Scientists have figured out what possibly could have been the body temperature of dinosaurs. As so often I wonder what could possibly be the use of this kind of information, even if it were based on science.
The researchers have chemically analysed the fossilised eggs of dinosaurs to estimate their body temperature. And how exactly would anyone know that one relates to another? As there is no living dinosaur left to compare information with research is per definition based on assumptions. And many of my readers know that I’m not very keen on the combination of asssumptions and science.
“The temperatures we measured suggest that at least some dinosaurs were not fully endotherms (warm-blooded) like modern birds,” It suggests? Well, come back when you have some facts. And by the way, I just read that you only chemically analysed fossils. These dinosaurs are long dead, so there is no way you could have measured the body temperatures. Don’t mix up facts and fantasies, please!
“They may have been intermediate — somewhere between modern alligators and crocodiles and modern birds.” I sense a lot of wishful thinking here. Nobody has ever found any kind of in-between species to prove that evolution happened. So this is just a desperate attempt to come with something that would fill this gap. Nice try, but nothing but fantasy. No facts here whatsoever.
“Scientists have been debating for 150 years whether dinosaurs were warm-blooded hunters, like mammals, or cold-blooded and sluggish like many reptiles.” It sounds like they will have to continue this debate for a bit longer, for the new findings are not remotely helpful. Interpreting some data in a way that gives you what you are desperately looking for is not science. It’s fiction.
“The team analysed the behaviour of two rare isotopes in calcium carbonate, a key ingredient in egg shells. The isotopes — carbon-13 and oxygen-18 — tend to cluster together more closely at colder temperatures.” So what does that mean? It might mean that the eggs were colder. It might mean that the environment was colder. It might mean that in this case these isotopes behaved differently.

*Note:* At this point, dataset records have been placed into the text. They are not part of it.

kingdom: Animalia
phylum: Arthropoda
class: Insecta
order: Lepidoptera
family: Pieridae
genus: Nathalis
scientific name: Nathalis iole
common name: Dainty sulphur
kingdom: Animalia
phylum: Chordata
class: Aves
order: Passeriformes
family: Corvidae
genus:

It might mean that other factors in the environment influenced the isotopes. In short: it’s absolutely impossible to say what happened with these fossils after they were formed. It’s just one assumption on top of another.
“This technique tells you about the internal body temperature of the female dinosaur when she was ovulating,”Sorry, professor, but this technique doesn’t tell you that at all. You can measure the isotopes, but the only facts you get from that is what you can measure now. Without any solid proof that one means the other you cannot state anything with any kind of certainty.
The problem with studying fossils is that you have no idea what happened since they were formed. You don’t know how they were formed. You don’t know what happened to them since. You don’t know what happened in the environment. You don’t even know how long they have been there. And as fossils are usually dated at a very high age there is nothing useful you can say about any of these kind of influences. And that leaves the scientists with nothing but assumptions and wishful thinking. Which with almost 100% certainty leads to a new piece of fiction.